* [WORK INSTRUCTION]: Reproduce every row below line for line, without changing a single character.

Start of Block

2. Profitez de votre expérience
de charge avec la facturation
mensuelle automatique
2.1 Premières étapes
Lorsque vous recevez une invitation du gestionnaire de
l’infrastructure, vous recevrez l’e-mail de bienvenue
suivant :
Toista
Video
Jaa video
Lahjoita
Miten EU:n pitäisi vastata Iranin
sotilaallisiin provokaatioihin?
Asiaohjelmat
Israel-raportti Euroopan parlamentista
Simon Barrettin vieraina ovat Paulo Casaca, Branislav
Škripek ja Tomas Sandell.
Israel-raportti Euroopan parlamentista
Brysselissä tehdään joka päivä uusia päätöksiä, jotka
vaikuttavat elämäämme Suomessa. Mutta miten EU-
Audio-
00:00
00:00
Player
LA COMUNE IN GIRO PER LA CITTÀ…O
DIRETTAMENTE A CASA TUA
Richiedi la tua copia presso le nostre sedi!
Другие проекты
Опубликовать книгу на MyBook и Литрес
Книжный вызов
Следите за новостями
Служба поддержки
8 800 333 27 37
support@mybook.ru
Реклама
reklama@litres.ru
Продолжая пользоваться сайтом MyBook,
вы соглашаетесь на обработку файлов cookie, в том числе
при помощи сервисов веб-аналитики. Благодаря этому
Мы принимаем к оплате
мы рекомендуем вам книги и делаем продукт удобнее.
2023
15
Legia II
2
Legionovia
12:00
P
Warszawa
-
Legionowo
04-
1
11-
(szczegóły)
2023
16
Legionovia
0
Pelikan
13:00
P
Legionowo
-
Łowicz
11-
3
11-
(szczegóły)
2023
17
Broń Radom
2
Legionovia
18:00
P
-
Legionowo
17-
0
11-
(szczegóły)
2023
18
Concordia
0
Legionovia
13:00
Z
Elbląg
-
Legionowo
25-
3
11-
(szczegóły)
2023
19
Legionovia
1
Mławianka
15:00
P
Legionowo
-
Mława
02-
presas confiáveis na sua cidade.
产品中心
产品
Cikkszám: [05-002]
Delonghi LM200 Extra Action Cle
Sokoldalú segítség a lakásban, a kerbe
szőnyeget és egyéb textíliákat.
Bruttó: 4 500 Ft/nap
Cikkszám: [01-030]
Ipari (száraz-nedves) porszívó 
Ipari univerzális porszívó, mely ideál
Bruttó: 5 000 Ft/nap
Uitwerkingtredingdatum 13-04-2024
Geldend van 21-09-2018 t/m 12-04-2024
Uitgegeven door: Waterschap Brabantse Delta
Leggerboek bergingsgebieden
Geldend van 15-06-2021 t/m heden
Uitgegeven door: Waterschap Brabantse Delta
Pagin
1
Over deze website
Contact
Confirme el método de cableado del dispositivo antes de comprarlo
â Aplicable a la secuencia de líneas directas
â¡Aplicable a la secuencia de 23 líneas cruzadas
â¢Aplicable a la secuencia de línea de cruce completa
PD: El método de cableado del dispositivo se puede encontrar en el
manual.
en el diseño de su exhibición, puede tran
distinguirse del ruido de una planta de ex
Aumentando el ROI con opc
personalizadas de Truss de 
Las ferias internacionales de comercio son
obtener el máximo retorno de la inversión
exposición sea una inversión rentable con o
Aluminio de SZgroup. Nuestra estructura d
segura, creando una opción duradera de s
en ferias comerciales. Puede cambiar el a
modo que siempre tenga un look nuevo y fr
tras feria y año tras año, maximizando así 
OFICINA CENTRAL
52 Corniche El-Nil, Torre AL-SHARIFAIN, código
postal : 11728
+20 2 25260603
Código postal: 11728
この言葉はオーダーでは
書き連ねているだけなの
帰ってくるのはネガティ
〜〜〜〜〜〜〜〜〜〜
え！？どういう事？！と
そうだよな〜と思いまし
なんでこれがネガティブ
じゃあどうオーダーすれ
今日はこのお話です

End of Block

* [YOUR RESPONSE]:
2. Profitez de votre expérience
de charge avec la facturation
mensuelle automatique
2.1 Premières étapes
Lorsque vous recevez une invitation du gestionnaire de
l’infrastructure, vous recevrez l’e-mail de bienvenue
suivant :
Toista
Video
Jaa video
Lahjoita
Miten EU:n pitäisi vastata Iranin
sotilaallisiin provokaatioihin?
Asiaohjelmat
Israel-raportti Euroopan parlamentista
Simon Barrettin vieraina ovat Paulo Casaca, Branislav
Škripek ja Tomas Sandell.
Israel-raportti Euroopan parlamentista
Brysselissä tehdään joka päivä uusia päätöksiä, jotka
vaikuttavat elämäämme Suomessa. Mutta miten EU-
Audio-
00:00
00:00
Player
LA COMUNE IN GIRO PER LA CITTÀ…O
DIRETTAMENTE A CASA TUA
Richiedi la tua copia presso le nostre sedi!
Другие проекты
Опубликовать книгу на MyBook и Литрес
Книжный вызов
Следите за новостями
Служба поддержки
8 800 333 27 37
support@mybook.ru
Реклама
reklama@litres.ru
Продолжая пользоваться сайтом MyBook,
вы соглашаетесь на обработку файлов cookie, в том числе
при помощи сервисов веб-аналитики. Благодаря этому
Мы принимаем к оплате
мы рекомендуем вам книги и делаем продукт удобнее.
2023
15
Legia II
2
Legionovia
12:00
P
Warszawa
-
Legionowo
04-
1
11-
(szczegóły)
2023
16
Legionovia
0
Pelikan
13:00
P
Legionowo
-
Łowicz
11-
3
11-
(szczegóły)
2023
17
Broń Radom
2
Legionovia
18:00
P
-
Legionowo
17-
0
11-
(szczegóły)
2023
18
Concordia
0
Legionovia
13:00
Z
Elbląg
-
Legionowo
25-
3
11-
(szczegóły)
2023
19
Legionovia
1
Mławianka
15:00
P
Legionowo
-
Mława
02-
presas confiáveis na sua cidade.
产品中心
产品
Cikkszám: [05-002]
Delonghi LM200 Extra Action Cle
Sokoldalú segítség a lakásban, a kerbe
szőnyeget és egyéb textíliákat.
Bruttó: 4 500 Ft/nap
Cikkszám: [01-030]
Ipari (száraz-nedves) porszívó 
Ipari univerzális porszívó, mely ideál
Bruttó: 5 000 Ft/nap
Uitwerkingtredingdatum 13-04-2024
Geldend van 21-09-2018 t/m 12-04-2024
Uitgegeven door: Waterschap Brabantse Delta
Leggerboek bergingsgebieden
Geldend van 15-06-2021 t/m heden
Uitgegeven door: Waterschap Brabantse Delta
Pagin
1
Over deze website
Contact
Confirme el método de cableado del dispositivo antes de comprarlo
â Aplicable a la secuencia de líneas directas
â¡Aplicable a la secuencia de 23 líneas cruzadas
â¢Aplicable a la secuencia de línea de cruce completa
PD: El método de cableado del dispositivo se puede encontrar en el
manual.
en el diseño de su exhibición, puede tran
distinguirse del ruido de una planta de ex
Aumentando el ROI con opc
personalizadas de Truss de 
Las ferias internacionales de comercio son
obtener el máximo retorno de la inversión
exposición sea una inversión rentable con o
Aluminio de SZgroup. Nuestra estructura d
segura, creando una opción duradera de s
en ferias comerciales. Puede cambiar el a
modo que siempre tenga un look nuevo y fr
tras feria y año tras año, maximizando así 
OFICINA CENTRAL
52 Corniche El-Nil, Torre AL-SHARIFAIN, código
postal : 11728
+20 2 25260603
Código postal: 11728
この言葉はオーダーでは
書き連ねているだけなの
帰ってくるのはネガティ
〜〜〜〜〜〜〜〜〜〜
え！？どういう事？！と
そうだよな〜と思いまし
なんでこれがネガティブ
じゃあどうオーダーすれ
今日はこのお話です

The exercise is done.